Oh, world domination, definitely. Shocker was the ur-evil organization of Showa-era
Kamen Rider. They were based on the Nazis in certain ways -- the pursuit of world domination and the creation of a master race, their emblem and iconography, their stiff-armed salute.
Their primary method was to brainwash abducted humans and transform them surgically into cyborg kaijin (monster-men) who would carry out various episodic evil plots designed to undermine society or kill or transform everyone or whatever the writer of the week came up with. The kaijin generally had special powers that they used to carry out their plans, and destroying them would conveniently undo whatever harm their powers had inflicted on their victims, the environment, whatever. Your pretty standard Showa-era tokusatsu premise.
If you've seen
Shin, you know the basic story, that Shocker abducted Takeshi Hongo and modified him to become Kamen Rider, but he was helped to escape before they could lobotomize him and reprogram him as one of their agents. (They should've brainwashed him first. Poor planning.) It's traditional that the majority of Kamen Riders share the same origin as their enemies, or at least a related one.
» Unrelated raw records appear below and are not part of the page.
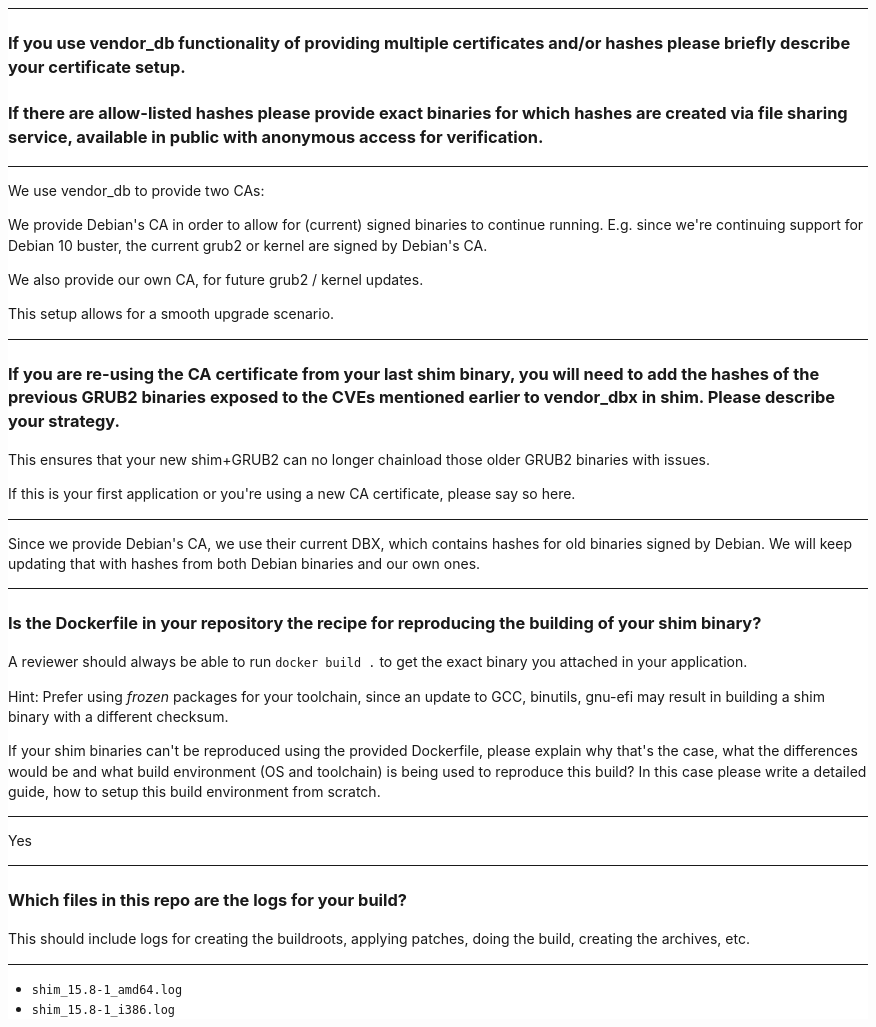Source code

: *******************************************************************************
### If you use vendor_db functionality of providing multiple certificates and/or hashes please briefly describe your certificate setup.
### If there are allow-listed hashes please provide exact binaries for which hashes are created via file sharing service, available in public with anonymous access for verification.
*******************************************************************************
We use vendor_db to provide two CAs:

We provide Debian's CA in order to allow for (current) signed binaries to
continue running. E.g. since we're continuing support for Debian 10 buster,
the current grub2 or kernel are signed by Debian's CA.

We also provide our own CA, for future grub2 / kernel updates.

This setup allows for a smooth upgrade scenario.

*******************************************************************************
### If you are re-using the CA certificate from your last shim binary, you will need to add the hashes of the previous GRUB2 binaries exposed to the CVEs mentioned earlier to vendor_dbx in shim. Please describe your strategy.
This ensures that your new shim+GRUB2 can no longer chainload those older GRUB2 binaries with issues.

If this is your first application or you're using a new CA certificate, please say so here.
*******************************************************************************
Since we provide Debian's CA, we use their current DBX, which contains hashes
for old binaries signed by Debian. We will keep updating that with hashes from
both Debian binaries and our own ones.

*******************************************************************************
### Is the Dockerfile in your repository the recipe for reproducing the building of your shim binary?
A reviewer should always be able to run `docker build .` to get the exact binary you attached in your application.

Hint: Prefer using *frozen* packages for your toolchain, since an update to GCC, binutils, gnu-efi may result in building a shim binary with a different checksum.

If your shim binaries can't be reproduced using the provided Dockerfile, please explain why that's the case, what the differences would be and what build environment (OS and toolchain) is being used to reproduce this build? In this case please write a detailed guide, how to setup this build environment from scratch.
*******************************************************************************
Yes

*******************************************************************************
### Which files in this repo are the logs for your build?
This should include logs for creating the buildroots, applying patches, doing the build, creating the archives, etc.
*******************************************************************************
* ```shim_15.8-1_amd64.log```
* ```shim_15.8-1_i386.log```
It was kind of a dark premise, in that the monsters Kamen Rider killed were actually brainwashed human victims of Shocker, but the premise was that they were too far gone, their humanity and personality already destroyed by the brain surgery, so if anything he was just putting them out of their misery.
Shocker Combatmen (
sento-in), the interchangeable grunts, wore skeleton-themed costumes and luchador masks and cried a high-pitched "ee-ee!," which seems silly at first, but when there are dozens of them doing it at once, it's actually kind of chilling and menacing, like something out of Hitchcock's
The Birds. (Actually the early Combatmen had berets and face paint, and the luchador ones were the personal guard of a specific villain, but then they took over, I guess because it saved on makeup time, or just because the producers or audience preferred them.)
In my
Tangent Knights audio drama trilogy for GraphicAudio, I approached the overall premise as a pastiche of Heisei-and Reiwa-era
Kamen Rider and other tokusatsu, but the Eclipse organization I introduced in Book 2 was an homage to Shocker and other Showa-era evil organizations.